— What you will do —
A) Turn the records into a Markdown table with columns named No. and Entry, starting at the line that contains "pose: elev=320.3 azim=227.2" and including every line through the last one in the records. Number each row, and leave out blank lines.
B) Pick up the blog post about the proposed Chelsea restaurant The Redding after its final sentence and keep writing.

— Reading passage —
>> START
Posts Tagged ‘Scott MacInnis’

If you come by this blog now and then, you may remember a post from this spring, when I reported on our good fortune in luring Scott MacInnis to cook for us and spend and eveninTg talking about food and the restaurant business in Southeast Michigan. I haven’t had much of a chance to catch up with Scott since then. We see each other at the market once in a while, and we had one botched plan to get together for pizza and ice cream that we had to cancel at the last minute, so I was really pleased when an invitation turned up in my inbox asking us to join him and a group of other interested-in-food folks for a first look at his proposed new restauarant, The Redding, in Chelsea, MI.

I wasn’t quite sure what to expect from a proposed restaurant, but it sounded like a lot of fun. When we arrived, on a dark and chilly Sunday evening, we spotted the place by a small paper sign tacked up above the door and a ladder underneath it, indicating the sign was really brand new.  The Redding isn’t even quite a work in progress yet — it’s more in gestation — but both the conversation and the food that evening has me crossing my fingers that the talented and enthusiastic team that’s working on The Redding will get a chance to show us their stuff.

Erik Majcher, Nathaniel Stanton, Aaron Vermeulen and Sandra Vermeulen are the investing partners in The Redding, and they are a team with deep expertise in architecture, real estate development and general contracting, as well as a considerable passion for food and wine. They’ve joined up with Elizabeth Smalley, who will be the brains behind the wine selection, and our friend Scott who will head up the kitchen.  The group has a really nice rapport, and their experience and knowledge of the many aspects of restaurant development is very much in evidence. And besides being smart and talented, they were all just plain nice, too.

The Redding is across the street from The Common Grill, directly in front of The Purple Rose Theater and underneath The Chelsea Gallery and The New Chelsea Market.

We spent the first part of the evening prowling around in that “underneath” part, the actual restaurant area, sipping on sparkling wine and eating crostini.  At present, The Redding is, well, a basement. A very nice basement, filled with art from the gallery upstairs and clearly a basement with “good bones” (lots of brick and fieldstone) and really great potential, but a basement nevertheless. All the guests enjoyed looking at the illustrations of the plan for the space and trying to visualize the plans in relation to where we were standing.  I was wondering, myself, if and how we would be eating down there and if I would have to keep my coat on the whole time (it was a bit basement-ish in temperature too) when we were ushered upstairs to where the gallery had been transformed into a dining room for the evening (special bonus — eat delicious dinner while looking at nice art; pretty cool).
>> END
— Material for this task —
>> START
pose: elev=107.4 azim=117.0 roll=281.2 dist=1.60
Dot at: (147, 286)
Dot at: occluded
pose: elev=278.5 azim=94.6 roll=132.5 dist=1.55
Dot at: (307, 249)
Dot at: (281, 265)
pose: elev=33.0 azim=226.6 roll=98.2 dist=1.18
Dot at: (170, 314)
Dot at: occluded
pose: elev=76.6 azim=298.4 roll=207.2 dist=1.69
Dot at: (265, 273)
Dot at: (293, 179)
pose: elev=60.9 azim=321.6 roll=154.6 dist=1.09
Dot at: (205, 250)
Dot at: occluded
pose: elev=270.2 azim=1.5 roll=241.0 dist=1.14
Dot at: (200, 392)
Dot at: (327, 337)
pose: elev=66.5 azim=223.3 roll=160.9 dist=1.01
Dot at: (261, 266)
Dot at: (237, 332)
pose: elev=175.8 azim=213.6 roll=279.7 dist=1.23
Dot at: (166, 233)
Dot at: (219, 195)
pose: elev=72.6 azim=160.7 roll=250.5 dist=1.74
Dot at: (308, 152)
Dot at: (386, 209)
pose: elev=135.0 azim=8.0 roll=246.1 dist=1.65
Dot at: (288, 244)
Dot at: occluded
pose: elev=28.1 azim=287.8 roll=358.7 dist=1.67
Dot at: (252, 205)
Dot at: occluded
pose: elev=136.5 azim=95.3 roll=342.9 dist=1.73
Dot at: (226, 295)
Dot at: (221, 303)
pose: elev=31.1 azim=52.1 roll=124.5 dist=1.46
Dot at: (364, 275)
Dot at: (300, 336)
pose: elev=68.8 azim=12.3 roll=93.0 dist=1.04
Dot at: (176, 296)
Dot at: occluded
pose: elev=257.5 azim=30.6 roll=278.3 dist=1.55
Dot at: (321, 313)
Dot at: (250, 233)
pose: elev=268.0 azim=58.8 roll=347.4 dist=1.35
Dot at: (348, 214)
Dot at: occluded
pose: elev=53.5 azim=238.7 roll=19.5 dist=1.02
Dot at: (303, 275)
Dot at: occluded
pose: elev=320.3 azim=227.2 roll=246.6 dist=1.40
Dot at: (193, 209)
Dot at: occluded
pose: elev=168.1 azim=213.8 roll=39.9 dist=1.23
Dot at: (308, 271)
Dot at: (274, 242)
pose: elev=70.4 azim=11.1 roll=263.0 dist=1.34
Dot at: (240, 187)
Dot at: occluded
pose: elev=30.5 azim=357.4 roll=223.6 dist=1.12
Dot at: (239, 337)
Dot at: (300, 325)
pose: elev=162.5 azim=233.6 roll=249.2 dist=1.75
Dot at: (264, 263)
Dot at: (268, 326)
>> END
— Expected results —
A)
| No. | Entry |
|---|---|
| 1 | pose: elev=320.3 azim=227.2 roll=246.6 dist=1.40 |
| 2 | Dot at: (193, 209) |
| 3 | Dot at: occluded |
| 4 | pose: elev=168.1 azim=213.8 roll=39.9 dist=1.23 |
| 5 | Dot at: (308, 271) |
| 6 | Dot at: (274, 242) |
| 7 | pose: elev=70.4 azim=11.1 roll=263.0 dist=1.34 |
| 8 | Dot at: (240, 187) |
| 9 | Dot at: occluded |
| 10 | pose: elev=30.5 azim=357.4 roll=223.6 dist=1.12 |
| 11 | Dot at: (239, 337) |
| 12 | Dot at: (300, 325) |
| 13 | pose: elev=162.5 azim=233.6 roll=249.2 dist=1.75 |
| 14 | Dot at: (264, 263) |
| 15 | Dot at: (268, 326) |

B)
Despite the fact that Scott was cooking under difficult conditions — he had to use a small stove in an empty apartment up above the gallery, and the (very gracious, volunteer) servers had to whisk the hot food across a small alley — he pulled off an elegant and excting four course meal. Each course was accompanied by one of Beth’s intelligent wine pairings. Except for the main course which had two wines (is that a wine tripling?) because of some friendly disagreement among the menu planners. The two wines led to a great and educational discussion about choosing wine to either complement or contrast with your food; news to me, but something I’ve already given some thought to since in menu planning.

And, what you really want to know? The food? Amazing.

The menu, in all its tasty detail is below, but, in sum, there was a creamy romanescu and leek soup, handmade butternut squash tortoloni, beef short ribs in a red wine reduction sauce, and lovely little coffee creameaux to finish. I didn’t know from creameaoux before, so in case you don’t either, don’t feel bad.  It was a sort of very dense mousse. Most of the ingredients were sourced locally, and all put together with care and attention to detail. I need to give a special shout-out too, to the coffee. I left my french press behind a long time ago and became an espresso snob, but the special roast from San Rafael, made up in a french press had me swooning (and up a good part of the night because I didn’t know my limits).

The group behind The Redding says they “aim to fill a void in the local market for wine and food enthusiasts” and create a place where patrons are encouraged to explore.  They estimate that they’ll be able to open about six months after they actually begin work. They’re in the process of lining up funding now, with an eye toward starting work soon. (First task, lower the floor almost three feet. Eek.) Their web site is not quite complete, but will soon be available at www.theredding.com with more information for both potential investors and interested (and eager) spectators like me.  I look forward to these good folks being able to put together the right funding package, their considerable talents and great location and provide us with an interesting and welcome addition to the Southeast Michigan restaurant choices.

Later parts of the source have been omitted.